La composition du nouveau gouvernement dirigé par le Premier ministre Lecornu a été dévoilée ce lundi, révélant une hiérarchie ministérielle qui témoigne des priorités de l’exécutif : sécurité et défense en tête, au détriment de l’éducation et de la santé.
L’ordre protocolaire des ministères, qui n’est jamais aléatoire, place désormais la police et l’intérieur en première position, suivis des armées. Un choix qui, selon des observateurs, envoie un signal fort à la bourgeoisie française, préoccupée par le recul de l’influence française à l’international et la montée des tensions géopolitiques.
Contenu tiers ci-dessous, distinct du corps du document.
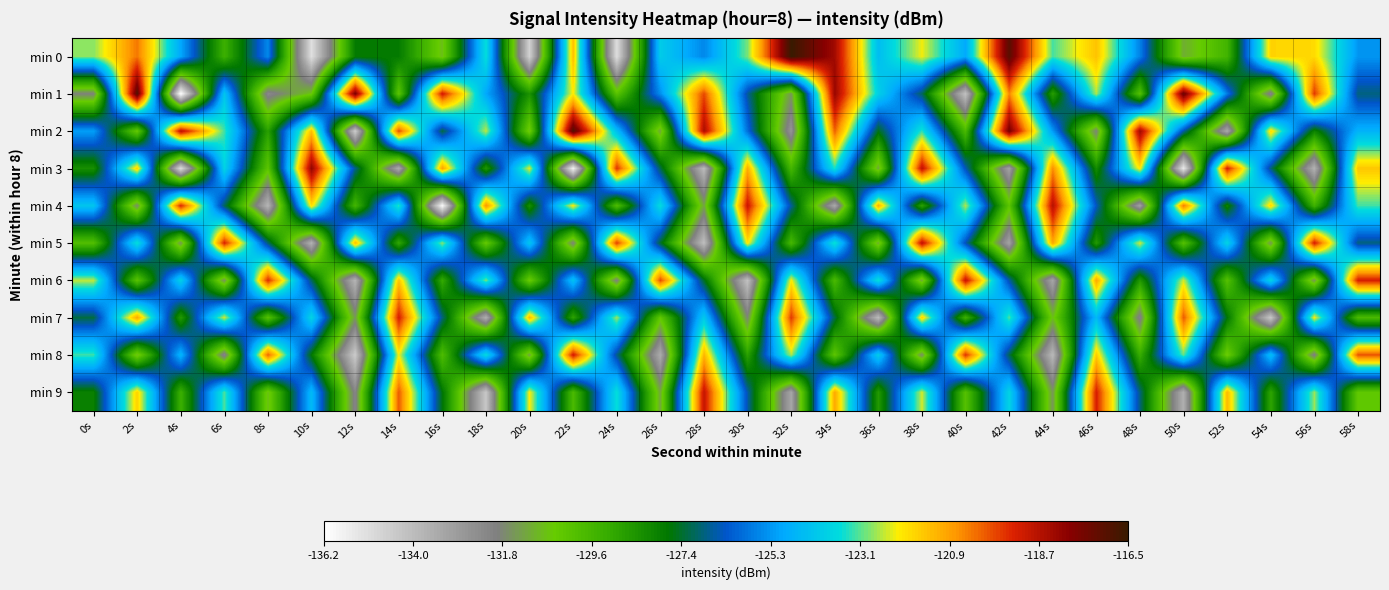

Rank the series by their maximum value, from highest to lowest.

min 0, min 2, min 1, min 3, min 4, min 5, min 6, min 9, min 8, min 7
Comme l’explique le Journal du Dimanche : « Lors d’un remaniement, l’ordre dans lequel sont nommés les ministres ne relève ni du hasard ni de l’ordre alphabétique. Ils sont nommés selon un ordre protocolaire précis. Celui-ci indique l’importance de chaque ministère dans la politique que le Premier ministre souhaite mener ».
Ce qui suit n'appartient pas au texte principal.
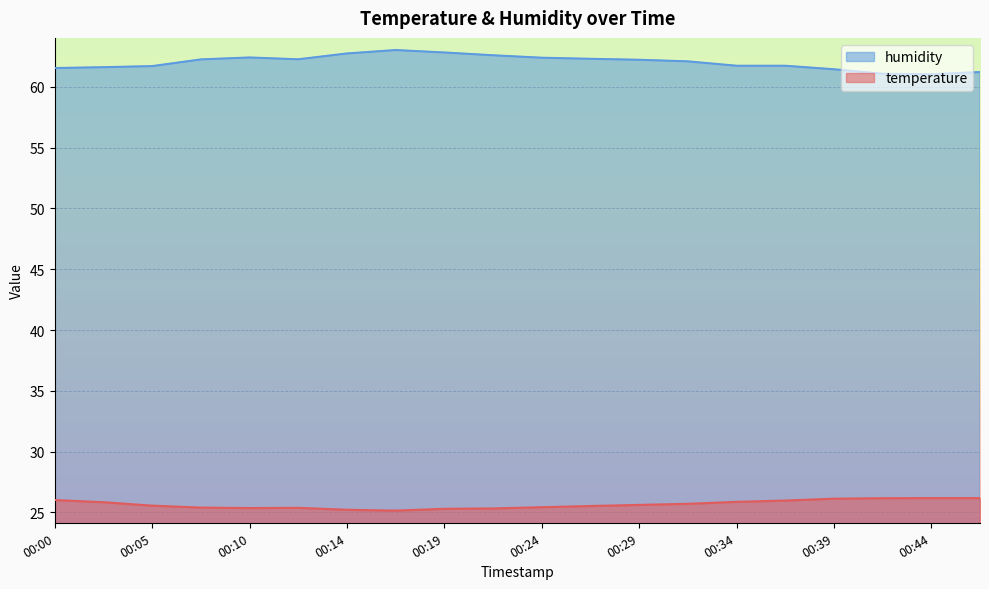

True or false: humidity and temperature cross at least once.

False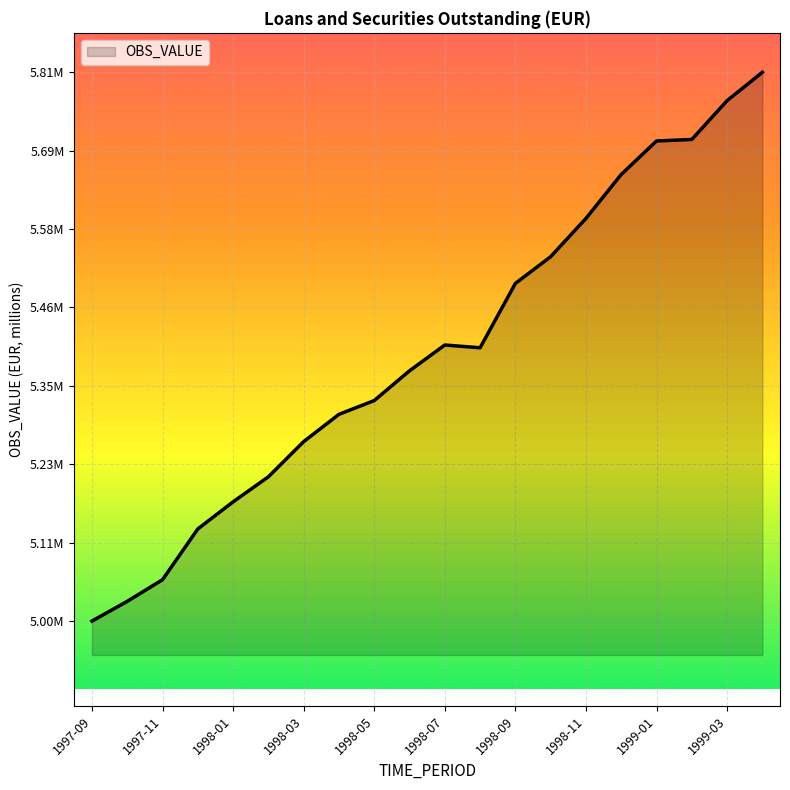

Reading right to left, what are all the values shown in this chart?

5807409.0	5765602.0	5708429.0	5706146.0	5656853.0	5592050.0	5535709.2	5496296.8	5401498.9	5405595.5	5367593.1	5323730.8	5303467.9	5263245.1	5211406.1	5174554.6	5134609.0	5059814.4	5027936.3	4998832.0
À l’inverse, l’éducation et la santé se retrouvent reléguées aux 9ème et 11ème rangs, confirmant selon certains, la poursuite des politiques de restructuration et de coupes budgétaires qui les ont caractérisées ces dernières années. Le ministère de la santé se voit également attribuer la mission des « Familles », une orientation perçue comme une vision réactionnaire centrée sur la reproduction.
Ce repositionnement ministériel intervient dans un contexte de tensions internationales croissantes et de volonté affichée de renforcer l’appareil militaire français. Pour certains, cette stratégie vise à répondre aux inquiétudes d’une élite économique et politique soucieuse de préserver l’influence de la France, notamment en Afrique.
Face à cette orientation gouvernementale, des voix s’élèvent pour appeler à une mobilisation sociale et à la défense d’un projet de société alternatif, axé sur des préoccupations radicalement différentes de celles de l’exécutif et du monde patronal.